The reality is more complicated, however, and pharma-marketing may get more difficult as a result of Trump’s sweeping measures – if they ever make it through the various Houses that control US politics.

PhRMA’s 2008 regulation of pharmaceutical promotion was intended to protect patients following decades of unchecked marketing promotion. In turn, medical businesses have been forced to think laterally and more creatively in their marketing – in many cases ‘putting the patient first’ to a greater degree than previously.

Such a shift is a positive one. Today, large pharmaceutical companies rely on the FDA to benchmark industry standards within medicine. Any measure which makes it easier for smaller, younger pharma firms to compete on equal terms with established ones is likely to be opposed by those bigger businesses.

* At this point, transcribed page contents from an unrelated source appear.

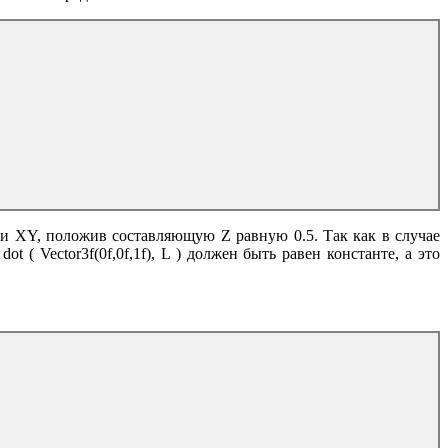
ти XY, положив составляющую Z равную 0.5. Так как в случае
( Vector3f(0f,0f,1f), L ) должен быть равен константе, а это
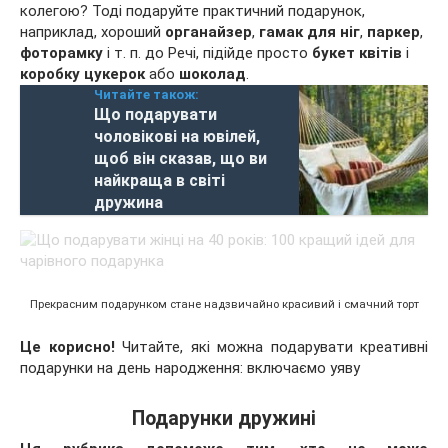
колегою? Тоді подаруйте практичний подарунок,
наприклад, хороший
органайзер
,
гамак для ніг
,
паркер
,
фоторамку
і т. п. до Речі, підійде просто
букет квітів
і
коробку цукерок
або
шоколад
.
Читайте також:
Що подарувати
чоловікові на ювілей,
щоб він сказав, що ви
найкраща в світі
дружина
Прекрасним подарунком стане надзвичайно красивий і смачний торт
Це корисно!
Читайте, які можна подарувати креативні
подарунки на день народження: включаємо уяву
Подарунки дружині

Deregulation is likely to allow less scrupulous firms to promote and sell large volumes of medicines which have not passed the rigorous testing required in the Obama era (which itself saw approval times drop via the 21st Century Care Act). At best, poorly performing medicines could find their way to market, as happened with Sarepta Therapeutics. At worse, illnesses caused by ‘junk science’ treatments could increase.

And a return to the wild west days of old could mean any subsequent re-regulation of the US pharma industry would be even heavier than exists today. The dwindling US tobacco industry proves just how crippling re-regulation can be – the number of US tobacco farms having declined from 180,000 to 10,000 since 1980. Outlawing tobacco branding has had a similar effect in the UK.

For US pharmaceutical marketers, deregulation offers a rich temptation to revert back to old excesses. But the cost of doing so may be the very growth of their industry. Will they bite?